■ Supplied records
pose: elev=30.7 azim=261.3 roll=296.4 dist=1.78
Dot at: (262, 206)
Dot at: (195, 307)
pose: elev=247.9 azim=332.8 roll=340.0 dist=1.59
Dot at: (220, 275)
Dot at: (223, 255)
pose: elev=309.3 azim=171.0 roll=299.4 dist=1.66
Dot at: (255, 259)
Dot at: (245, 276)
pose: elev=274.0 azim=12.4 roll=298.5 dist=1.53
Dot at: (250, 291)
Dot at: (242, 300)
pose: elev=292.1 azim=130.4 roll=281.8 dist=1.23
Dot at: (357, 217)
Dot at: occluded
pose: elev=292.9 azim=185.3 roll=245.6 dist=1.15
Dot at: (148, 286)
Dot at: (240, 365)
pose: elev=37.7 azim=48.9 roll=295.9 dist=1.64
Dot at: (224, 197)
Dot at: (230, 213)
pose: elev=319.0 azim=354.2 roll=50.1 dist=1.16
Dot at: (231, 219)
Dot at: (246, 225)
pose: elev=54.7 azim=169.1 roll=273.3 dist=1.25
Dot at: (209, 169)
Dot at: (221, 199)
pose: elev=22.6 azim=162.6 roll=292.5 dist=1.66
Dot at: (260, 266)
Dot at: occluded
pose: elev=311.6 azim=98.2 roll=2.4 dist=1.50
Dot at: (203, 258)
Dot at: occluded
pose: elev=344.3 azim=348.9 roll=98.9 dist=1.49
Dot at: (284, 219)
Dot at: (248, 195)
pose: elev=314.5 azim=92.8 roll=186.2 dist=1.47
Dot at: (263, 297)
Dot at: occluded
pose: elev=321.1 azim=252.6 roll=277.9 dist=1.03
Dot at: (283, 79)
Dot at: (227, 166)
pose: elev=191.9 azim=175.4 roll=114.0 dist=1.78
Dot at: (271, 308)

■ Request
Please retype all of the items above, keeping every line and character unchanged.

■ Output for this exercise
pose: elev=30.7 azim=261.3 roll=296.4 dist=1.78
Dot at: (262, 206)
Dot at: (195, 307)
pose: elev=247.9 azim=332.8 roll=340.0 dist=1.59
Dot at: (220, 275)
Dot at: (223, 255)
pose: elev=309.3 azim=171.0 roll=299.4 dist=1.66
Dot at: (255, 259)
Dot at: (245, 276)
pose: elev=274.0 azim=12.4 roll=298.5 dist=1.53
Dot at: (250, 291)
Dot at: (242, 300)
pose: elev=292.1 azim=130.4 roll=281.8 dist=1.23
Dot at: (357, 217)
Dot at: occluded
pose: elev=292.9 azim=185.3 roll=245.6 dist=1.15
Dot at: (148, 286)
Dot at: (240, 365)
pose: elev=37.7 azim=48.9 roll=295.9 dist=1.64
Dot at: (224, 197)
Dot at: (230, 213)
pose: elev=319.0 azim=354.2 roll=50.1 dist=1.16
Dot at: (231, 219)
Dot at: (246, 225)
pose: elev=54.7 azim=169.1 roll=273.3 dist=1.25
Dot at: (209, 169)
Dot at: (221, 199)
pose: elev=22.6 azim=162.6 roll=292.5 dist=1.66
Dot at: (260, 266)
Dot at: occluded
pose: elev=311.6 azim=98.2 roll=2.4 dist=1.50
Dot at: (203, 258)
Dot at: occluded
pose: elev=344.3 azim=348.9 roll=98.9 dist=1.49
Dot at: (284, 219)
Dot at: (248, 195)
pose: elev=314.5 azim=92.8 roll=186.2 dist=1.47
Dot at: (263, 297)
Dot at: occluded
pose: elev=321.1 azim=252.6 roll=277.9 dist=1.03
Dot at: (283, 79)
Dot at: (227, 166)
pose: elev=191.9 azim=175.4 roll=114.0 dist=1.78
Dot at: (271, 308)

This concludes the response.